It’s great this pensions business isn’t it?

So we’re nearly at the end of January. Do you remember the Christmas and New  Year holiday, seems like another age doesn’t it? In a way it is of course as most of us are now back at work and seeing many of the same issues to deal with but also some really old friends popping their heads back up. The FT today ran a story about the return of surpluses; for those of you under 40 who thought these were mythical flights of fancy up there with unicorns and open final salary schemes, yes they’re on the way back apparently, albeit in the US.

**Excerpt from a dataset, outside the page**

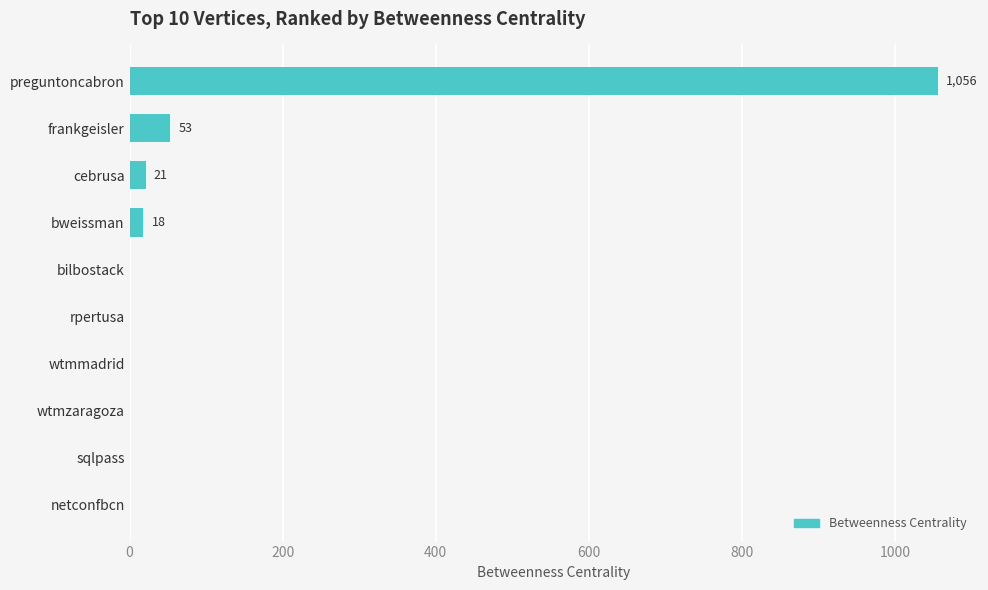

How many values exceed 0?

4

Apparently a mixture of improved funding levels, better equity and corporate bond yield returns have seen a huge rise in the Fortune 1000 scheme funding levels and Macy’s the department store is considering skipping a planned $150m payment into its fund because of its strong performance. To read more see the FT at

Lots of friends and colleagues I have spoken to this month have of course been bemoaning the relentless onslaught of more work, more change, and less time to do things.  We may also be entering a period of improving economic recovery which will sit alongside legislative changes via the next Pensions Bill, more detail on defined ambition and perhaps some robust proposals for the whole decumulation phase, including a debate on adopting the Dutch model of collective schemes. The Financial Conduct authority are also due to report on its review of annuities and 2014 may well see far-reaching regulatory change on charges attempting to give more consistent value for money.

In addition, the juggernaut of Auto enrolment takes a hugely significant turn this year with medium and smaller employers coming into scope. Many of these employers have limited resources or experience of running a pension scheme but an update survey published by the Regulator last week, suggest some 30,000 medium sized employers reach their staging date between April and the end of 2014. Even our friends in the public sector do not get any time off from change either, local governments new scheme comes in this year and the other major schemes such as for NHS, Civil Service and Teachers all need to prepare for their new arrangements in April 2015.

What a year we are facing! However before we all embrace Private Jones catch phrase, “we’re doomed”, just pause for a moment and think of how positive change is. Not that many of us in the pensions industry came to pensions as a career choice but many more remain in the industry and thrive. Why do you think that is. Yes partly because the industry has, by and large, been a successful growing segment of UK plc but largely because it is always changing. Every year something occurs in pensions that needs a new approach, new tools to deal with, new ways of communicating with members, etc. alongside the employment market convention of people changing jobs 7 or 8 times in their career, that doesn’t take into account the pensions industry where you can be doing several different or changed roles with your employer because everything keeps changing. If we take the changes mentioned above as opportunities then we should all be seeing more interesting work ahead, more employment and ideally better outcomes for members, employers and the wider pensions community going through 2014.

If surpluses are returning from the past and we are embracing change for the future I would urge you all to welcome the rest of 2014 with a vibrant postiveness.